MetLife Inc., the largest group life insurer in the nation, will pay $19 million and change some of its business practices to end an investigation of payments made to brokers to steer clients its way, Attorney General Eliot Spitzer said Friday.
The settlement came as part of a multiyear investigation of bid rigging and price fixing in the insurance industry. Spitzer has argued that “contingent commissions” paid to brokers and agents to steer business to insurance companies are the equivalent of kickbacks that unfairly increase the prices paid by insurance clients.
New York-based MetLife will ban contingent commissions and disclose broker payments as part of the settlement. The company will pay $16.5 million in restitution to policyholders and penalties of $2.5 million.
MetLife instructed its sales personnel to “leverage” commission agreements by telling brokers how close they were to meeting certain targets for business provided to MetLife. If met, the targets would guarantee the brokers additional money, Spitzer’s office said.

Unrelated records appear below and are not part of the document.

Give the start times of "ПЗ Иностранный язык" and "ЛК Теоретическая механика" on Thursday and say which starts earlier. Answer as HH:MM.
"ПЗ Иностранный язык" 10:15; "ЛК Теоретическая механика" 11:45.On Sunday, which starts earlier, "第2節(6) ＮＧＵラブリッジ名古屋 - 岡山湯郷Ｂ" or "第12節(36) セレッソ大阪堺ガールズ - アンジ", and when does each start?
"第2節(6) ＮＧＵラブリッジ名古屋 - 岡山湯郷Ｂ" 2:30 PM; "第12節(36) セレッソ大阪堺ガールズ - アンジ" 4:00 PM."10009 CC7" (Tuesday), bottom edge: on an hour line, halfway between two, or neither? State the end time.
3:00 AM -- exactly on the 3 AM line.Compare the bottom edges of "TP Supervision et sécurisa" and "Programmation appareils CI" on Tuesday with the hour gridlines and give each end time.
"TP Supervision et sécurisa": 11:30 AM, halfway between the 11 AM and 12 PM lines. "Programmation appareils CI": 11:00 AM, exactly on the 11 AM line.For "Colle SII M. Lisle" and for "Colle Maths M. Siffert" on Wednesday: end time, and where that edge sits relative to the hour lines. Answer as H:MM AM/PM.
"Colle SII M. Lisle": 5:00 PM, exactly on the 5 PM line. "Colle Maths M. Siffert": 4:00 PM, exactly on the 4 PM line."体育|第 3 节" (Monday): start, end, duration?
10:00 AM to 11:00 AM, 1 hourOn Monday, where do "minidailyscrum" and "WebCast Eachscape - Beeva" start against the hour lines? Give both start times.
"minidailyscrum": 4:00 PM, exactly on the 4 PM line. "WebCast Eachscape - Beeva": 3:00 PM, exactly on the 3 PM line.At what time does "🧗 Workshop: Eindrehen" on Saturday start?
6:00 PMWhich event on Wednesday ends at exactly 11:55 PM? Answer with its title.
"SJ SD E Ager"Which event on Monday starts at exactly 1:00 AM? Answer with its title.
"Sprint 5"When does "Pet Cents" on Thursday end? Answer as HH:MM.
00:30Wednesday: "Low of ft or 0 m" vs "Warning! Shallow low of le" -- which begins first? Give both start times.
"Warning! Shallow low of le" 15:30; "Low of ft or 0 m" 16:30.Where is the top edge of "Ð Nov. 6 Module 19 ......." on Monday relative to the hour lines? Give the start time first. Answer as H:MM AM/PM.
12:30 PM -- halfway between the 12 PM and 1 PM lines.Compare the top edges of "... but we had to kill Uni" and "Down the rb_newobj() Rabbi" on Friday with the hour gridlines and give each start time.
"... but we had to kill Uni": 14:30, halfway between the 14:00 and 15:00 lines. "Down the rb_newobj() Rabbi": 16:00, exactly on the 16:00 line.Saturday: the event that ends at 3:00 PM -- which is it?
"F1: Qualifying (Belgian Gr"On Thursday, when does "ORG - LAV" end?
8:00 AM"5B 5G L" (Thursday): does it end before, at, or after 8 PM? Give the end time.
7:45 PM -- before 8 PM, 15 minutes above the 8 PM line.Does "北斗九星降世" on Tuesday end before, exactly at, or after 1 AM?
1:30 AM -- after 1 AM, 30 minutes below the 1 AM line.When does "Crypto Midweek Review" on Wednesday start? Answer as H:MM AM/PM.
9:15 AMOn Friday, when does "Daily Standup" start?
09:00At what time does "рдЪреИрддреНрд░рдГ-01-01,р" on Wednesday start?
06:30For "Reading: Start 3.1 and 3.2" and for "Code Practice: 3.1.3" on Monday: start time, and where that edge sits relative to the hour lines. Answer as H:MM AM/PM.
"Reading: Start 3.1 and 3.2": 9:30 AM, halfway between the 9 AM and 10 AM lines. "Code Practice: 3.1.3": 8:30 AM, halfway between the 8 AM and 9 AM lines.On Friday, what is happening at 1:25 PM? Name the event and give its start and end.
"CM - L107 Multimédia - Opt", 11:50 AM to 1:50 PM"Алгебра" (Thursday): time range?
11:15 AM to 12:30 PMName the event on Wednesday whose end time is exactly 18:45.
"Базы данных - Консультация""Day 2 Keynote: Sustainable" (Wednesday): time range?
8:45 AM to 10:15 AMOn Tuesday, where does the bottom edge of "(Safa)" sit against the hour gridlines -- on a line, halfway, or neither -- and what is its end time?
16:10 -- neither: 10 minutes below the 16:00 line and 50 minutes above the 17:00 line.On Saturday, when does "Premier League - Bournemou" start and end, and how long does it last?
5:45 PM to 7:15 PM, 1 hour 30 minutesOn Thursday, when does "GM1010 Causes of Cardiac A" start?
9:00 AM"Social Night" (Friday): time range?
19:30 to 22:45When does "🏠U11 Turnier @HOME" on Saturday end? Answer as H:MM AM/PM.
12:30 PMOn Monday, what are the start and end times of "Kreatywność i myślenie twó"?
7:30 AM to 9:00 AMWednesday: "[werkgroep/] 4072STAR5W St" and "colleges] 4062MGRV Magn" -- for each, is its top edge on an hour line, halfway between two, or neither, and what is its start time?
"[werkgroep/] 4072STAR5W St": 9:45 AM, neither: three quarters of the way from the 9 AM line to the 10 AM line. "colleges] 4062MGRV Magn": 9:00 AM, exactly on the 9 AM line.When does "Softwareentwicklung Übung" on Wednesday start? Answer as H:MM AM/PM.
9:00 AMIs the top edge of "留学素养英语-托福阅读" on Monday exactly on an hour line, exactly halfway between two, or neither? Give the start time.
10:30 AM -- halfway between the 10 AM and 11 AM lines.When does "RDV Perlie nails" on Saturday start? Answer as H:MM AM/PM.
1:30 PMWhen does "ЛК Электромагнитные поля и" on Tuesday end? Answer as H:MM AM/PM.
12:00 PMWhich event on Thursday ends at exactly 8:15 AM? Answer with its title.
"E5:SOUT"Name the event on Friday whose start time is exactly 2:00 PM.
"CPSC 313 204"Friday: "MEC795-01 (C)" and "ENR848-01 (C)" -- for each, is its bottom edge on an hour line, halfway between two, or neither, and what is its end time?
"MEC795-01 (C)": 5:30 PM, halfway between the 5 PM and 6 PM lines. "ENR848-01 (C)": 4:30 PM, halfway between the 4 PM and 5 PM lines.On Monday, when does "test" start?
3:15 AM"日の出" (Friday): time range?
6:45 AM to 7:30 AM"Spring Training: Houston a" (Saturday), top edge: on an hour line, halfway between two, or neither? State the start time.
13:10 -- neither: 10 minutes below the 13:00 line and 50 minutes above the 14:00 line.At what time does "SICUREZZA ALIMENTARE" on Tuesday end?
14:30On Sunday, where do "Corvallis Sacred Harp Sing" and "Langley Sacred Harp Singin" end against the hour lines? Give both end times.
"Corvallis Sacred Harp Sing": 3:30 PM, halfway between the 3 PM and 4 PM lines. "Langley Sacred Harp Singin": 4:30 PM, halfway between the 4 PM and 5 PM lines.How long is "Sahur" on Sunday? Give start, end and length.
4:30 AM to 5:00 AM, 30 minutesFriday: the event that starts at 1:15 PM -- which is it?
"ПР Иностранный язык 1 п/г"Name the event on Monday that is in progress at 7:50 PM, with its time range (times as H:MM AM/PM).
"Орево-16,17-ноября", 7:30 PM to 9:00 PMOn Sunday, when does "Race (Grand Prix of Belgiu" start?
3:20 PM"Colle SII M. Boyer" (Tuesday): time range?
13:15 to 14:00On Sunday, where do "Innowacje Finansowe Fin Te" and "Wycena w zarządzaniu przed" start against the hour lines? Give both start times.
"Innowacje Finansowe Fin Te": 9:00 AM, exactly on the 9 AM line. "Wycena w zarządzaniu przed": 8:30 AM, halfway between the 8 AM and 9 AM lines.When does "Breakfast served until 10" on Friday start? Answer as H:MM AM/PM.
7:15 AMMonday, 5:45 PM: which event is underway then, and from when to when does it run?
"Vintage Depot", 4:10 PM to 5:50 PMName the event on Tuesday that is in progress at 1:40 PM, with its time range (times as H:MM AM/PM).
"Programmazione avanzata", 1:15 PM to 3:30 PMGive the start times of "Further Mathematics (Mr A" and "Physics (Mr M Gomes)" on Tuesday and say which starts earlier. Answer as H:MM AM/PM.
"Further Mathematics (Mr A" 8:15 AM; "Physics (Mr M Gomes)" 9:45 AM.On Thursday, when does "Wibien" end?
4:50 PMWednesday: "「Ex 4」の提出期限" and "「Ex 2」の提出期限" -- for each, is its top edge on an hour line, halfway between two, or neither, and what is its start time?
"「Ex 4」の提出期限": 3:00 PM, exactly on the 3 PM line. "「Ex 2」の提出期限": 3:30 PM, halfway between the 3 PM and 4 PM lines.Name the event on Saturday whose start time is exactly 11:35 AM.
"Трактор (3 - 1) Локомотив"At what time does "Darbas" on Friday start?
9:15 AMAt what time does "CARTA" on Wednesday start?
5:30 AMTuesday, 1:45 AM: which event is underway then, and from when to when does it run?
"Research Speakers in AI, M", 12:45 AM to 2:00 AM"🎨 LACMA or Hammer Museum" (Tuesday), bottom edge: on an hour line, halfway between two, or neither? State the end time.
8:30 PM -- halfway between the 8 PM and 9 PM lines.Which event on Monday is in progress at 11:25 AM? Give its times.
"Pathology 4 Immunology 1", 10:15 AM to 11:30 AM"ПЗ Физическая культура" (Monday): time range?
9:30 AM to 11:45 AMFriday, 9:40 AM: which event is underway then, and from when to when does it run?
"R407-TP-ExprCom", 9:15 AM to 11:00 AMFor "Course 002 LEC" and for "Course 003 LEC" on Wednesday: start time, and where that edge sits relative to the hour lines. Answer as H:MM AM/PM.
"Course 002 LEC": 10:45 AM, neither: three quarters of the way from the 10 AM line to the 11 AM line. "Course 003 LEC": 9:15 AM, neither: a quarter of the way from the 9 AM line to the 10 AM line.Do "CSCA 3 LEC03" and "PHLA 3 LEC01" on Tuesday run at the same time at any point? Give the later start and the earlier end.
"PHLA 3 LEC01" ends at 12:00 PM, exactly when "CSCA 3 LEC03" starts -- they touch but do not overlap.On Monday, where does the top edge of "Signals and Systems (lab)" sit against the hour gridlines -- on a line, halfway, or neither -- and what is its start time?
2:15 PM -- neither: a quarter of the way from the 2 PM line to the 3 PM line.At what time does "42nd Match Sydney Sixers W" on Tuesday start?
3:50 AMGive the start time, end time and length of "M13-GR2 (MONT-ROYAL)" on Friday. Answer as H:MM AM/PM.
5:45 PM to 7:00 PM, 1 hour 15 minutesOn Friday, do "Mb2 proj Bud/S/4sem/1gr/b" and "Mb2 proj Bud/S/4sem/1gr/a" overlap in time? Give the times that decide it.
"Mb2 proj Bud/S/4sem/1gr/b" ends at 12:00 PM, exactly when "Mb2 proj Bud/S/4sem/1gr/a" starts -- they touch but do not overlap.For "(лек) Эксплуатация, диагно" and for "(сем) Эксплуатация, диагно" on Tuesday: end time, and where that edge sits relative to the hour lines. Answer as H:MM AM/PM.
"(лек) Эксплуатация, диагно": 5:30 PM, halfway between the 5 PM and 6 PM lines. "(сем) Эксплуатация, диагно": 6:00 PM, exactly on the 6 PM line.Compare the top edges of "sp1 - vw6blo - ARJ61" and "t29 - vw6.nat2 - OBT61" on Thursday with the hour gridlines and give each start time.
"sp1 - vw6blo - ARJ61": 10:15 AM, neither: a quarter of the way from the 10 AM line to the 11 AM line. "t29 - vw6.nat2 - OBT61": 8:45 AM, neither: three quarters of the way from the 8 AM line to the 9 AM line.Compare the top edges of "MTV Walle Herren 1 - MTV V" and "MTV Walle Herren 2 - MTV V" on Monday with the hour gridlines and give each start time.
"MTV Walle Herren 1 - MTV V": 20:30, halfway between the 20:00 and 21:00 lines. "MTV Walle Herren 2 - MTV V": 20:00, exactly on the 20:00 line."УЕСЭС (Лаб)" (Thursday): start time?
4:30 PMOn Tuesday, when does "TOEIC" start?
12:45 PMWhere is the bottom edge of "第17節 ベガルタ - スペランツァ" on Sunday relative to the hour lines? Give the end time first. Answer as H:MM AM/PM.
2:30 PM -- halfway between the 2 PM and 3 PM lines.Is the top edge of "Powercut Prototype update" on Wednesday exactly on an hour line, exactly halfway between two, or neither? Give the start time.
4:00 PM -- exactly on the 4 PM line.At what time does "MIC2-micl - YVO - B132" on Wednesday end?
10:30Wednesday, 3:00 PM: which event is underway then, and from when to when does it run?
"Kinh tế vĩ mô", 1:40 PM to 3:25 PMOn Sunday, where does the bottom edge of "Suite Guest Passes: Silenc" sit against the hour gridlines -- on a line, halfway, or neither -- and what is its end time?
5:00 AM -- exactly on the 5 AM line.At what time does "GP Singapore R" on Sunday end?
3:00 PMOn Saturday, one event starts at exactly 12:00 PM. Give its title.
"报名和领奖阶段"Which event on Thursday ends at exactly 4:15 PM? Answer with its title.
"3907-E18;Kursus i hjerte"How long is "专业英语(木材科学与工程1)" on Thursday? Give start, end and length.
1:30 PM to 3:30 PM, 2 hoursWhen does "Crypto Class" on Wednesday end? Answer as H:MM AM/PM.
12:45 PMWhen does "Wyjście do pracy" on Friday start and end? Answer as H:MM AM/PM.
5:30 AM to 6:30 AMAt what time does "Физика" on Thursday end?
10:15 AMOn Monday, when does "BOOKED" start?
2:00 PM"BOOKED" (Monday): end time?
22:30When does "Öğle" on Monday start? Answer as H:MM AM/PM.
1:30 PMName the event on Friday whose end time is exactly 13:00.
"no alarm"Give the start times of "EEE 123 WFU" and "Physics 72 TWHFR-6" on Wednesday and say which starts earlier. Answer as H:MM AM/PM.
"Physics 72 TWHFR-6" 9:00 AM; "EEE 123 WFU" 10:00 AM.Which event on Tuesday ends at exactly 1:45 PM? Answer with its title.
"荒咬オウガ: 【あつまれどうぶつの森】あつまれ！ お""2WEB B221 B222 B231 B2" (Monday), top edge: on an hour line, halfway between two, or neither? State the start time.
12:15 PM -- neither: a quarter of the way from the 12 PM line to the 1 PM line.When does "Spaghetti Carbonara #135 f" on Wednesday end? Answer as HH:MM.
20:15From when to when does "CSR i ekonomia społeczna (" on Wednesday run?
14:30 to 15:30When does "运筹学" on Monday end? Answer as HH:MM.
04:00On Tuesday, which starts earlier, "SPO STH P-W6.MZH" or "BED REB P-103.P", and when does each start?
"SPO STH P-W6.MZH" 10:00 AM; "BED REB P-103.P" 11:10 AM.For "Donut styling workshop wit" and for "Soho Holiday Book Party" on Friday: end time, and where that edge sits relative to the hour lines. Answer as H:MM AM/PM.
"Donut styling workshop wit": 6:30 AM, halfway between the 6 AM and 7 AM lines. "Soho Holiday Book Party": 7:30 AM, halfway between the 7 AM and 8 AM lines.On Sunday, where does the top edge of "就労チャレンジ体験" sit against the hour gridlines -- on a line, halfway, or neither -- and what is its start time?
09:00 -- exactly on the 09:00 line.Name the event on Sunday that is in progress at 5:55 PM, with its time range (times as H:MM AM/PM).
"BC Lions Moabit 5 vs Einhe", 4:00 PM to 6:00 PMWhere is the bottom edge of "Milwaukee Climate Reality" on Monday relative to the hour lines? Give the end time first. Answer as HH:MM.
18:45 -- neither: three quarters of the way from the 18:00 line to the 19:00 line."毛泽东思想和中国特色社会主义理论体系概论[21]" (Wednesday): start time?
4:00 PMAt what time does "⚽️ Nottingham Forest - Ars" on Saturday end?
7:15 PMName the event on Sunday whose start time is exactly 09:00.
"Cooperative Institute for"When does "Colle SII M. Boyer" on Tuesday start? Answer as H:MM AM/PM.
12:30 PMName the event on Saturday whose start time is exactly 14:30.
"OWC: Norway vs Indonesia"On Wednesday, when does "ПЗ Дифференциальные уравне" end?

MetLife also arranged lucrative compensation agreements with certain brokers who directed major insurance contracts to MetLife, according to the settlement.
The company, which has more than 70 million customers worldwide, is not admitting to any liability in the settlement. Spokesman John Calagna said MetLife cooperated with Spitzer’s investigation and has already changed some of its business practices.
“MetLife believes that resolving this matter is in the best interests of its shareholders, customers and policyholders,” Calagna said a statement.
Spitzer’s probe of the industry began in 2004 and more than 20 insurance companies have agreed to pay more than $3 billion so far.
Earlier this month, Prudential Insurance Co. agreed to pay $19 million in restitution and penalties to settle a similar investigation. Last month, UnumProvident Corp. in Chattanooga, Tenn., agreed to pay $15.5 million in restitution and penalties.